Relativistic Particle Collisions with Photons: Understanding Momentum and Energy

[soupdejour]

I have never done relativistic collisions when a photon is involved, and it's messing wtih me.

For example, I have a photon colliding with a pion moving at a speed 3c/4. Is it possible to use a frame so that the pion is at rest? I think not, because the momentum of the photon is the same in all frames because it travels at c.

Or does the momentum or energy of the photon change in different frames?

 

[humanino]

Is it possible to use a frame so that the pion is at rest?

Yes, the pion has a finite (non-vanishing) mass of approximately 135 or 139 MeV.

does the momentum or energy of the photon change in different frames?

Certainly yes. Energy and momentum of a photon depend on the frame, and as usual for the components of a 4-vector, their transformation is such that the corresponding mass is conserved (here zero mass). The Lorentz transformation of a photon 4-vector is how the Doppler red(blue)shift formula is derived for instance.

 

[Bob_for_short]

For example, I have a photon colliding with a pion moving at a speed 3c/4. Is it possible to use a frame so that the pion is at rest?

Yes, of course, it is well possible.

I think not, because the momentum of the photon is the same in all frames because it travels at c.

No, your conclusion is wrong. The energy-momentum is a four-vector that transforms from one reference frame to another as any four-vector.

 

[Bob S]

Transfer to the pion rest frame. The photon energy increases. See
http://pdg.lbl.gov/2002/kinemarpp.pdf
for 4-vector kinematic Lorentz transormation.

 

[Bob_for_short]

Transfer to the pion rest frame. The photon energy increases.

It is only in case when the momenta of involved particles have opposite signs.

 

[soupdejour]

The Lorentz transformation of a photon 4-vector is how the Doppler red(blue)shift formula is derived for instance.

OK, I think I can visualize the wavelength of light changing in different frames.

I was confused that the momentum was different in different frames even though the speed was the same (c). But it makes sense that a photon just has a special four vector with "length" zero.

Thanks to both of you.

 

[soupdejour]

A closely related follow-up question:

If I have a photon colliding with this pion, and I want to try to find the minimum energy of the pion to create some particle N. I know the mass of N and the wavelength of the photon.

$$\gamma + \pi \rightarrow N$$

For the minimum energy of pion to produce N, I just make N at rest.

I do energy conservation:

$$E_{\pi} = m_{N} c^2 - E_{\gamma}$$

If I do 3-momentum conservation:

$$E_{\pi} = \sqrt{ m_{p}^2 c^4 + E_{\gamma}^2 }$$

These two equations give me different answers! Is it possible that the N cannot be produced at rest? Thats weird...

 

[Parlyne]

You have two equations in two unknowns.
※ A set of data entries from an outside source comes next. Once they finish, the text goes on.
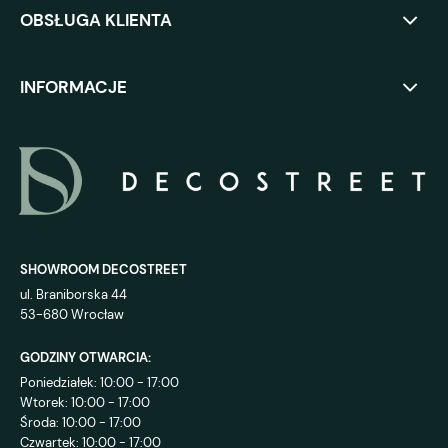
OBSŁUGA KLIENTA
INFORMACJE
SHOWROOM DECOSTREET
ul. Braniborska 44
53-680 Wrocław
GODZINY OTWARCIA:
Poniedziałek: 10:00 - 17:00
Wtorek: 10:00 - 17:00
Środa: 10:00 - 17:00
Czwartek: 10:00 - 17:00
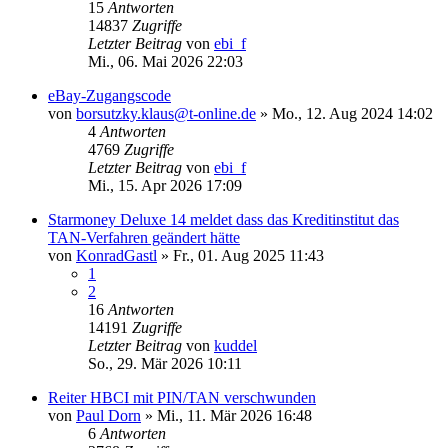
15
Antworten
14837
Zugriffe
Letzter Beitrag
von
ebi_f
Mi., 06. Mai 2026 22:03
eBay-Zugangscode
von
borsutzky.klaus@t-online.de
»
Mo., 12. Aug 2024 14:02
4
Antworten
4769
Zugriffe
Letzter Beitrag
von
ebi_f
Mi., 15. Apr 2026 17:09
Starmoney Deluxe 14 meldet dass das Kreditinstitut das
TAN-Verfahren geändert hätte
von
KonradGastl
»
Fr., 01. Aug 2025 11:43
1
2
16
Antworten
14191
Zugriffe
Letzter Beitrag
von
kuddel
So., 29. Mär 2026 10:11
Reiter HBCI mit PIN/TAN verschwunden
von
Paul Dorn
»
Mi., 11. Mär 2026 16:48
6
Antworten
You can certainly solve them for $E_\pi$ and $E_\gamma$. This just means that, for a given $m_N$, there is only one specific value for each of the energies that will produce and N at rest.

 

[Meir Achuz]

Your second equation is wrong. It should be E_gamma+e_pi=m_N.

 

[soupdejour]

You have two equations in two unknowns. You can certainly solve them for $E_\pi$ and $E_\gamma$. This just means that, for a given $m_N$, there is only one specific value for each of the energies that will produce and N at rest.

Right. So for a given frequency of light, it isn't necessarily possible to produce N at rest. Only one frequency can produce N at rest.

Thanks!